:: EXCERPT ::
The Starter Pack, which includes Infinity Base, three figures (Sulley, Jack Sparrow, Mr. Incredible), a three-sided Play Set Disc, one randomised item Disc, and retail game, costs £59.99.

What that gives you immediate access to is, on the retail disc alone, are a series of training levels introducing you to the world, a set of generic Adventures built around shooting, exploring and racing, and Toy Box. That last is Disney's world editor, letting you build levels from content you gradually unlock through playing the game. Toy Box also allows you to mix and match any character or item you own.

Most of the Toy Box content is hidden behind a randomised unlock mini-game. Sadly that includes the most interesting gadgets, Creativi-Toys, simple programmable devices that are key to building your own game types, which has been a gameplay headline of the title ever since its reveal.

Each figure comes in-built with a time-based mini-adventure. Both these and the in-game generic Adventures you'll chew through quickly.

So that leaves the real meat of immediate gameplay to the Play Sets. You've the one three-sided version that comes with the Starter Pack, three Sets in one. And what's contained on the disc is hugely impressive.
:::
:: ENTRIES SHOWN ::
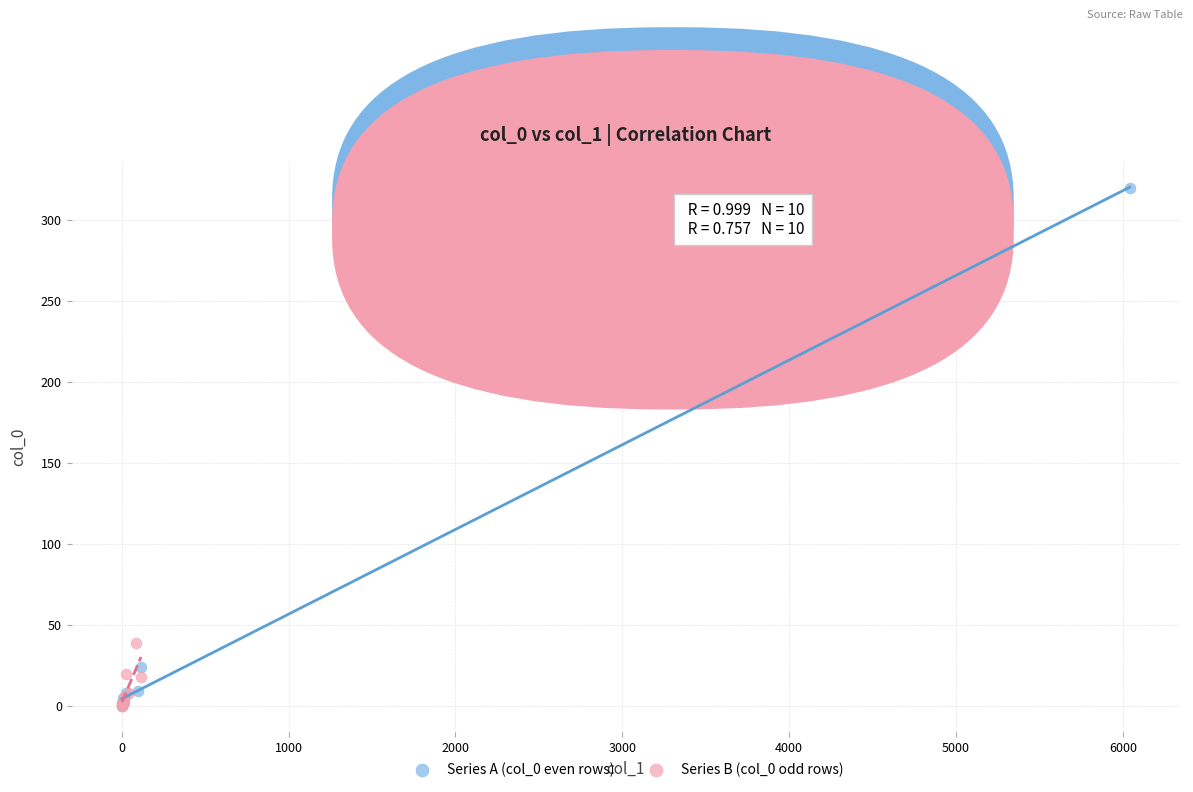

Which series contains the highest Y value?

Series A (col_0 even rows)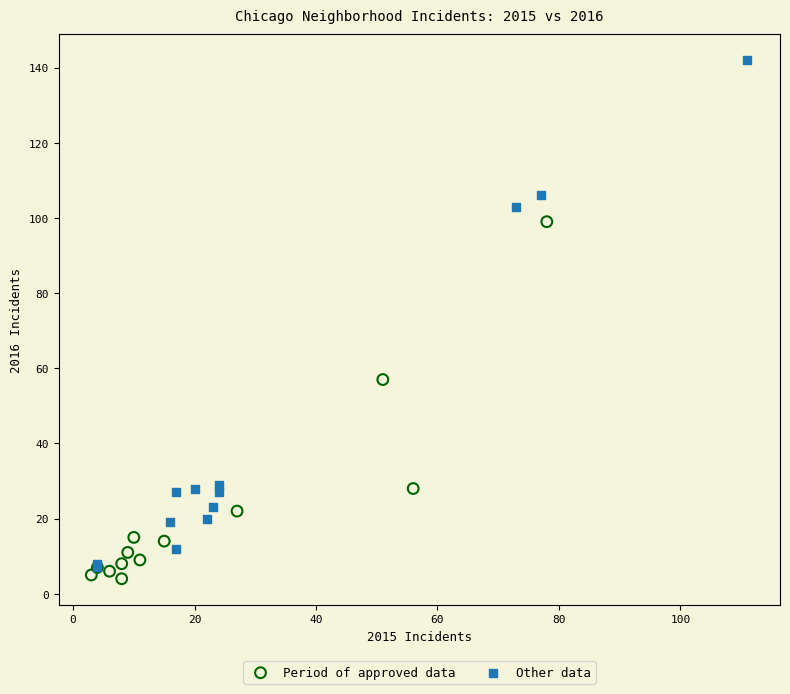

Which series reaches the maximum Y coordinate?

Other data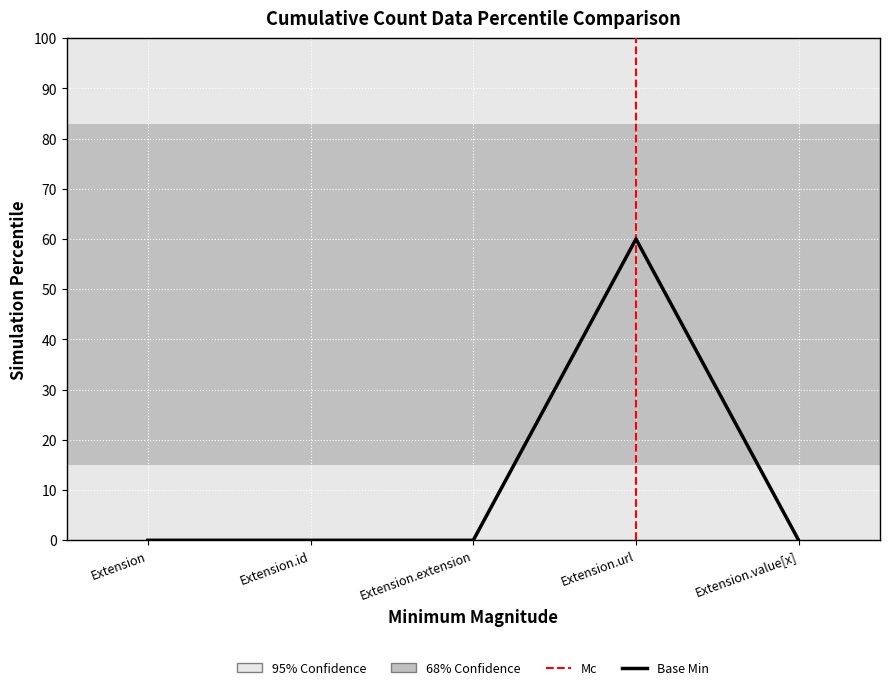

What is the greatest value displayed?

60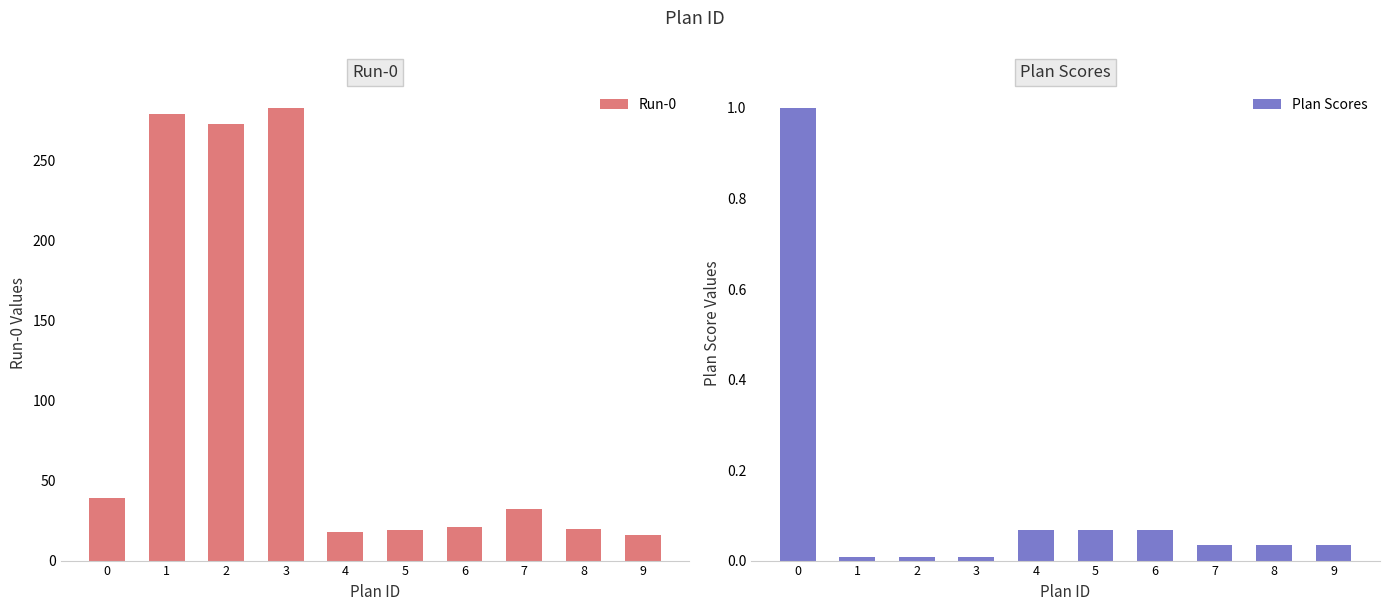

What is the sum of the Run-0 values at 0 and 4?

57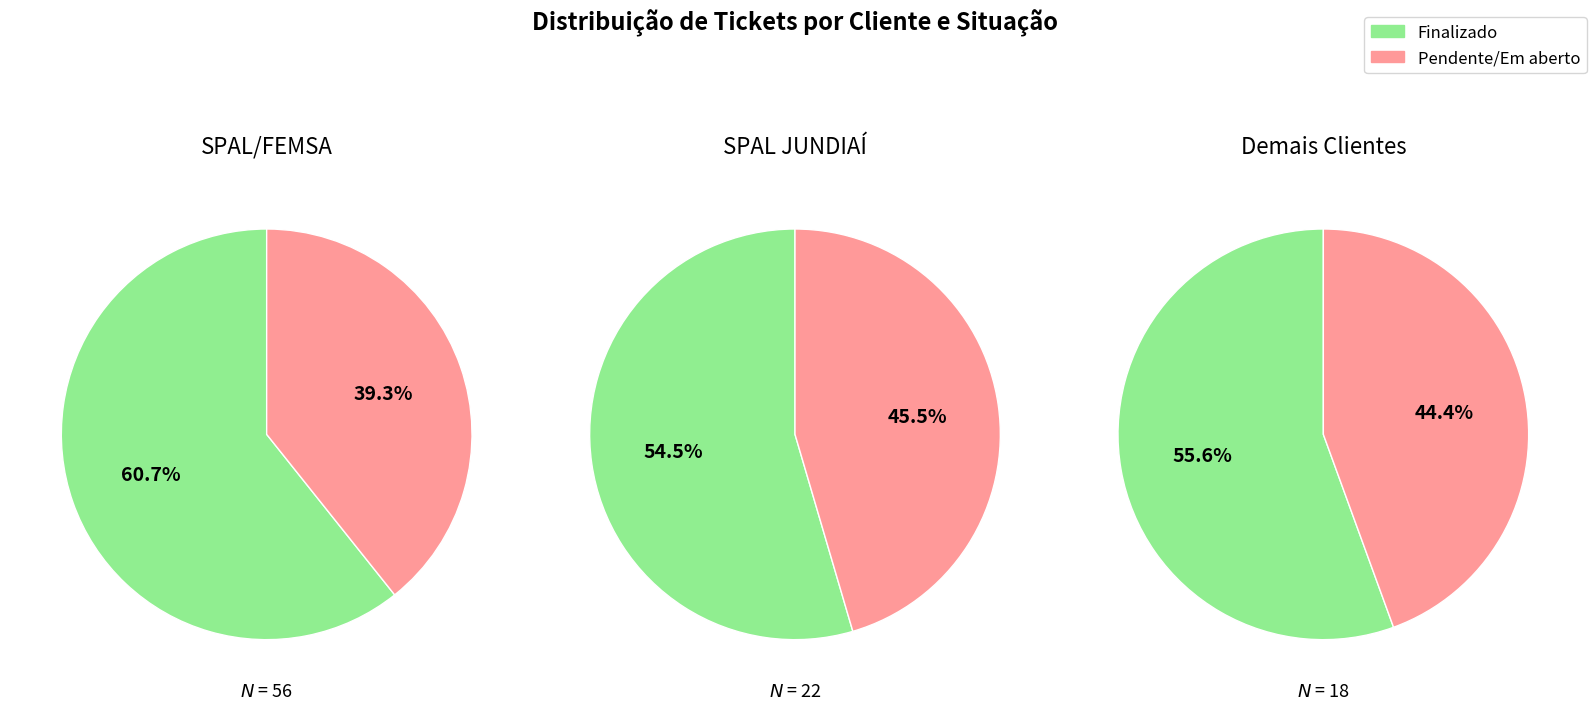

Does any single category account for the majority?

Yes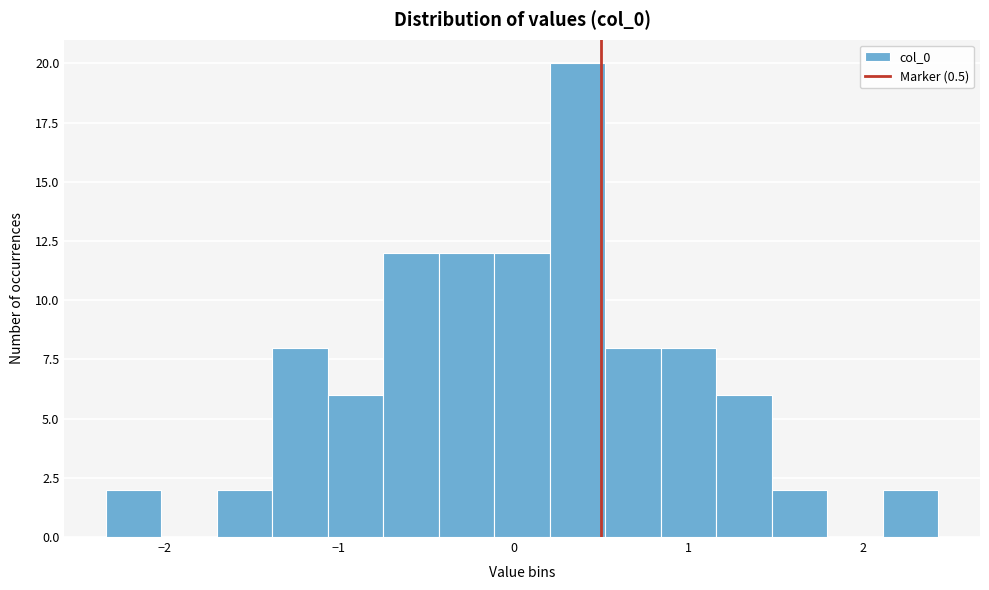

Around what value on the x-axis is the tallest bar? Give the approximate position of its centre, as read against the axis.

0.4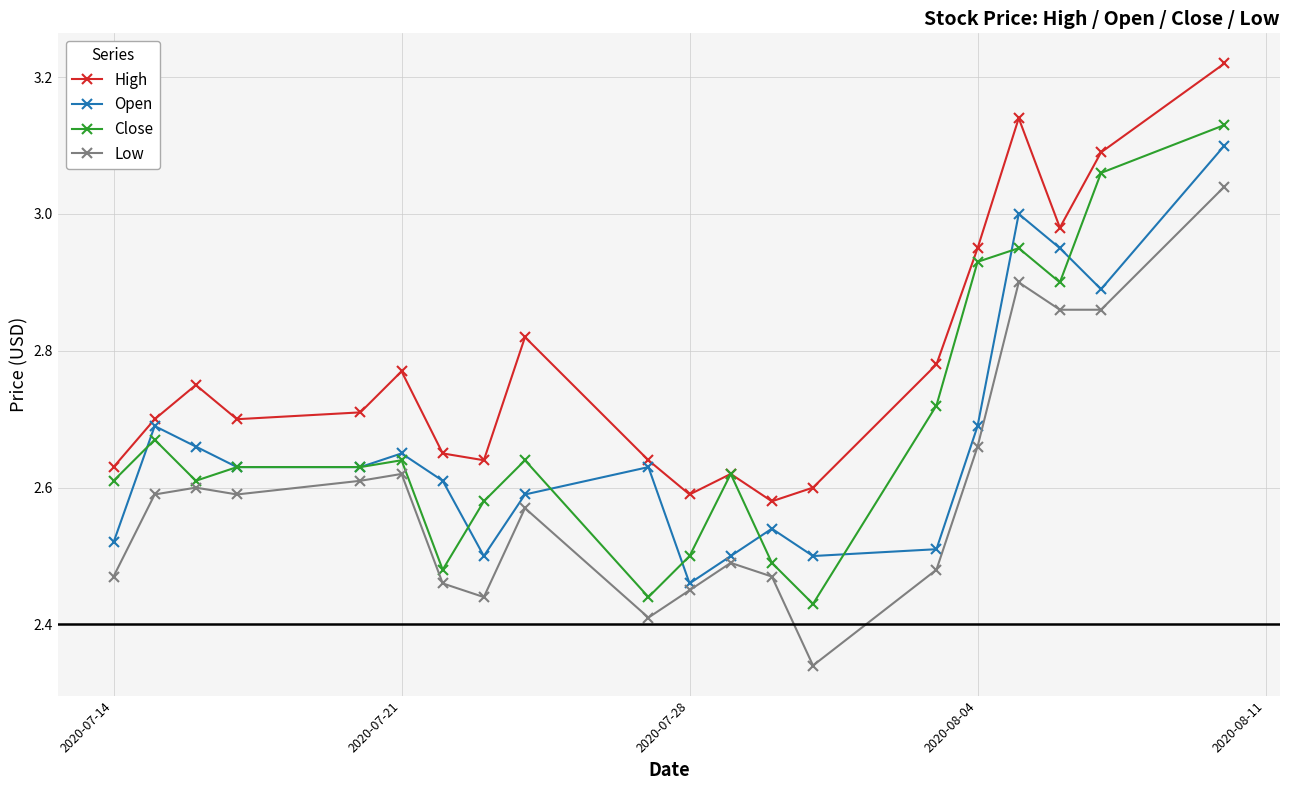

True or false: High and Low cross at least once.

False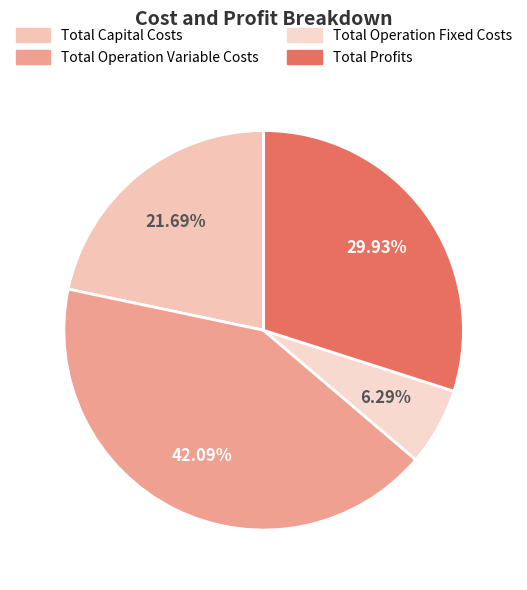

Which slice is the largest?

Total Operation Variable Costs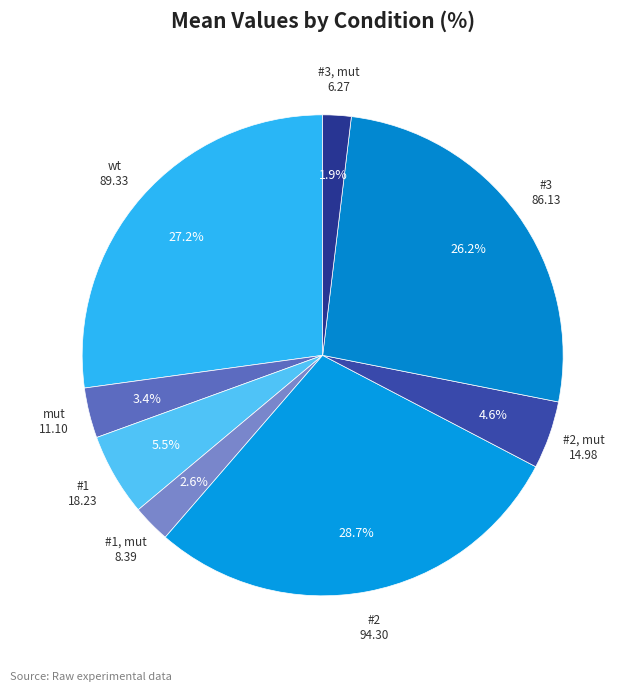

Is there a majority slice in this chart?

No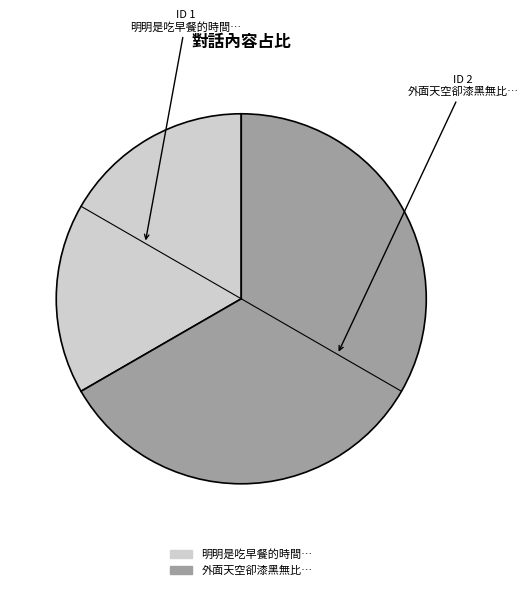

What is the largest slice in the pie chart?

外面天空卻漆黑無比…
:::
## THINGS TO DO
[a] According to the Starter Pack excerpt, which three figures come with the Starter Pack?
[b] Carry the Starter Pack excerpt forward from its final sentence.

## TASK ANSWERS
[a] Sulley, Jack Sparrow and Mr. Incredible.

[b]
The game's development studio, Avalanche Software, have pedigree. Responsible for the best movie - kids' movie - tie-ins over recent years, they've shown that as much as Pixar don't make films just for children, the developer's work (on both Cars 2 and Toy Story 3) proved you can have enjoyment and depth in titles aimed at tykes.

The Disney Infinity creator is to be commended in taking Disney's diverse cast of characters and unified them all into a singular, entertaining, gameplay experience. Aside from the odd special attack, all characters perform the same moves, have the same controls - but still feel, talk and move like their movie counterparts.

And that attention to detail's clear to see in each of the Play Sets. Each movie-based Adventure, huge sandbox worlds full of missions and challenges, can only be played by the characters of that particular franchise (cast-swopping is limited to Toy Box).

You can see how creators have expanded massively from the original concept of big open areas from their work on Toy Story 3 - most so in the Pirates of the Caribbean Play Set, which is like a pint-sized Assassin's Creed IV world of open sea, piracy and explorable islands, but doesn't skimp on gameplay or spectacle. You can upgrade your ship, discover treasure, go sword-fighting... and we doubt you'll be unable to hold back a gasp when you see the monstrous Kraken surface and churn the sea in its wake. It's impressive stuff. On the strength of Captain Jack Sparrow's adventure alone, Disney Infinity has raised the bar for any other children movie tie-ins in future.

Whereas the Lego tie-ins played it funny and cute, Disney Infinity's double act is humour and Disney magic. The Incredibles offers training grounds for super heroes amidst a small but dense metropolis, filled with robots to punch (not to mention collateral damage, if you fancy a re-run of arcade classic Rampage) . In Monster University, you'll be scaring and pranking rival students. Avalanche manage to nail the vibe of three very different movies and make each feel like a full experience in their own right. There's enough content here to tide you over for a while.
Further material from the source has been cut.